begin TASK MATERIAL

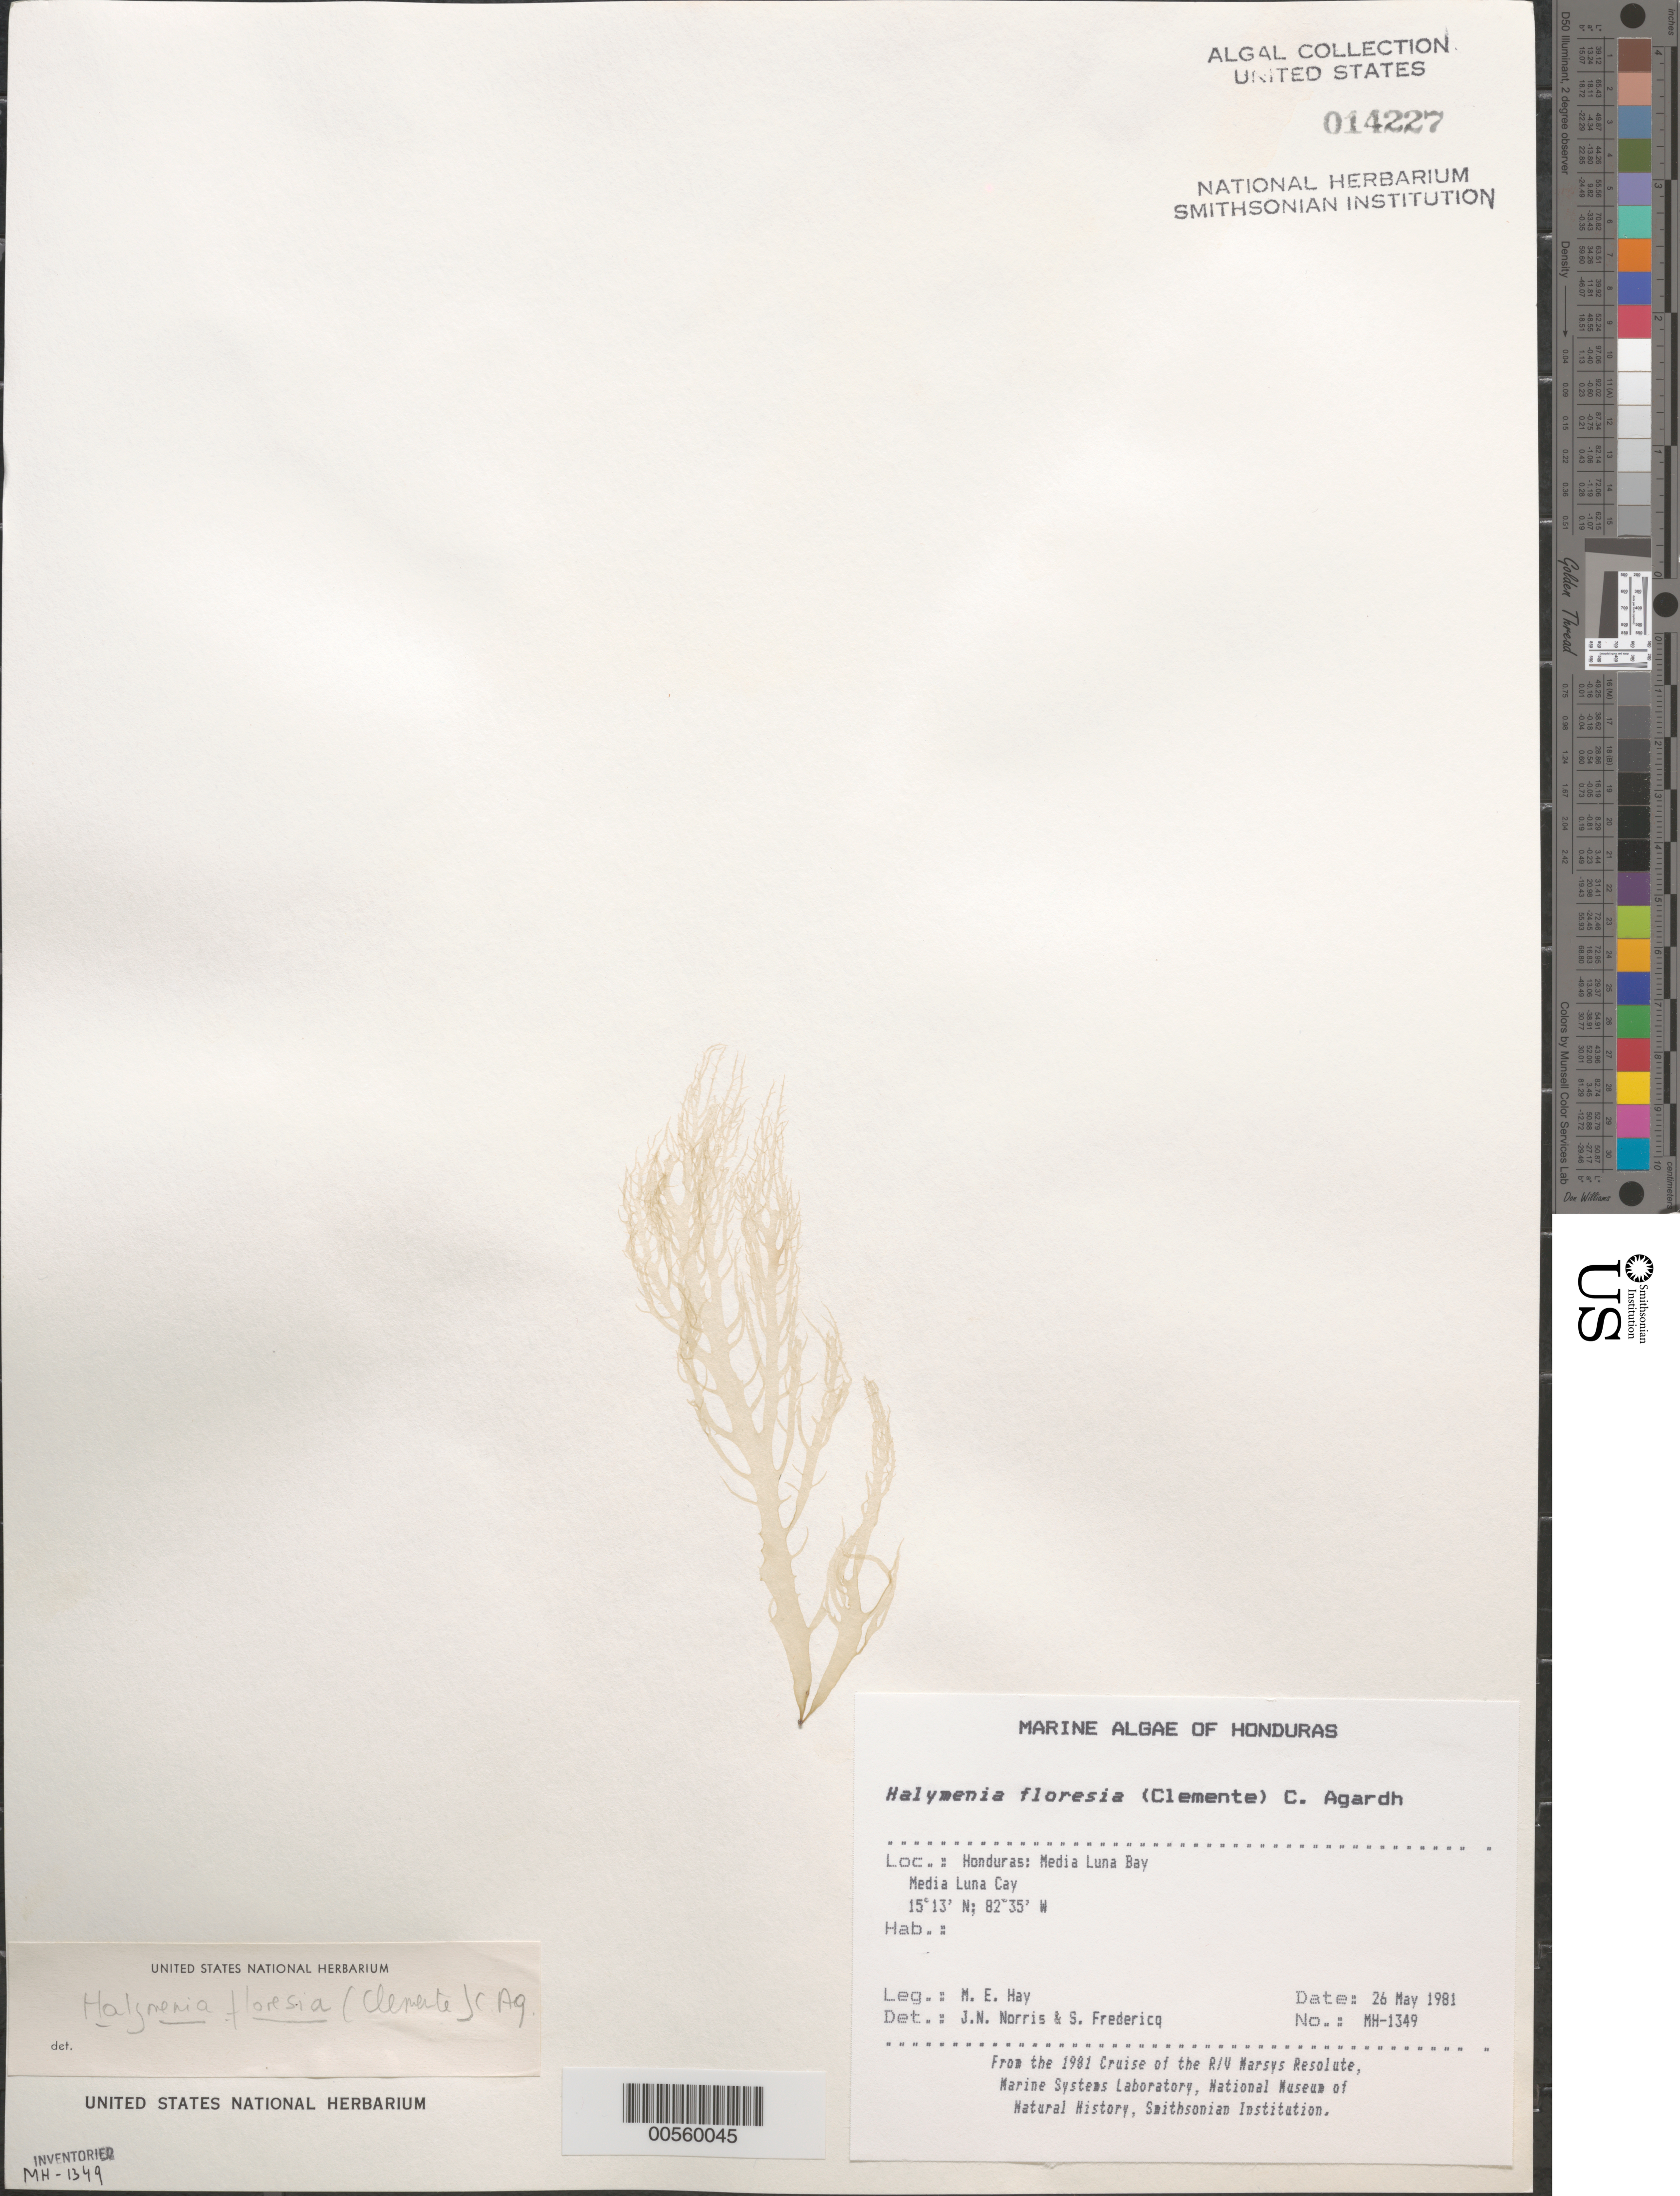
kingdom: Plantae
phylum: Rhodophyta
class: Florideophyceae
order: Halymeniales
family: Halymeniaceae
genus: Halymenia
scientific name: Halymenia floresii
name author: (Clemente) C. Agardh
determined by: Norris, J. N.; Fredericq, S.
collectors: M. E. Hay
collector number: MEH-1349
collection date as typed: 26 May 1981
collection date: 1981-05-26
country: Honduras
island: Media Luna Cay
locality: Media Luna Bay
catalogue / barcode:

end TASK MATERIAL

▸ WHAT YOU WILL DO
Could you rewrite the listing above with every "collection date" changed to "date of collection" and nothing else altered? Leave the pictures out.

▸ EXPECTED ANSWER
kingdom: Plantae
phylum: Rhodophyta
class: Florideophyceae
order: Halymeniales
family: Halymeniaceae
genus: Halymenia
scientific name: Halymenia floresii
name author: (Clemente) C. Agardh
determined by: Norris, J. N.; Fredericq, S.
collectors: M. E. Hay
collector number: MEH-1349
date of collection as typed: 26 May 1981
date of collection: 1981-05-26
country: Honduras
island: Media Luna Cay
locality: Media Luna Bay
catalogue / barcode:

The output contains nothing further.